The board of directors of the state-run Korea Development Bank (KDB) approved a plan to provide 1.8 trillion won (US$1.52 billion) in financial aid to Daewoo Shipbuilding & Marine Engineering Co., paving the way for the embattled shipbuilder to avert a delisting from the local stock market.
Last week, the shipbuilder’s creditors, led by the KDB, drew up 3.2 trillion won worth of financial support for Daewoo Shipbuilding, one of the country’s big three shipyards faced with a protracted industrywide slump and falling new orders.
The KDB will convert its loans totaling 1.8 trillion won into Daewoo Shipbuilding’s stocks. The state-run bank has already conducted a debt-for-equity swap worth 400 billion won for the shipbuilder.

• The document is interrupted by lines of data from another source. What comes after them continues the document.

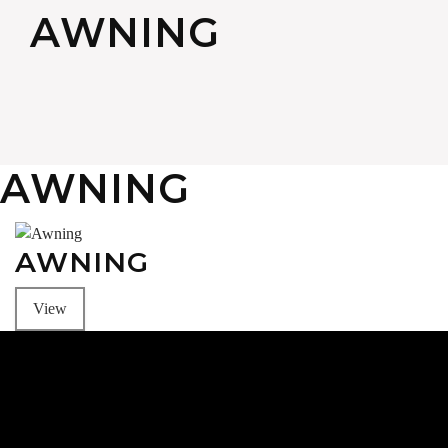
AWNING
AWNING
AWNING
View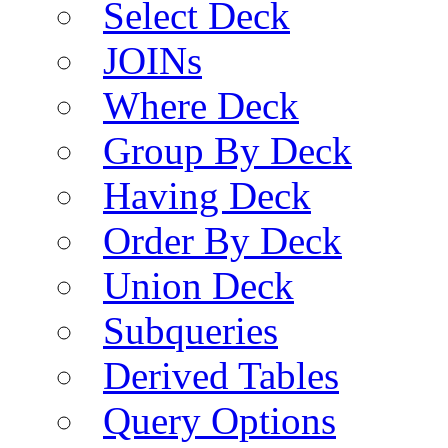
Select Deck
JOINs
Where Deck
Group By Deck
Having Deck
Order By Deck
Union Deck
Subqueries
Derived Tables
Query Options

Separately, the Export-Import Bank of Korea will buy 1 trillion won worth of perpetual bonds to be sold by Daewoo Shipbuilding, which can be counted as capital.
On Thursday, the shipbuilder’s labor union agreed to join the embattled shipyard’s restructuring move, including a workforce cut, a key condition for the financial aid package.
The labor union had strongly denounced the proposal but eventually gave in, as the creditors threatened to put the shipyard under receivership, if the union does not accept it.
Daewoo Shipbuilding’s capital base has been eroded, with the company facing the risk of being delisted from the local stock market due to high debt and mounting losses.
Daewoo Shipbuilding has been seeking to sell more assets. Last week, Daewoo Shipbuilding said it would secure an additional 700 billion won through asset sales, raising the total amount prepared as part of its self-rescue measures to 6 trillion won.
The shipyard is also working to reduce the number of its employees by some 20 percent to 10,000 by the end of this year.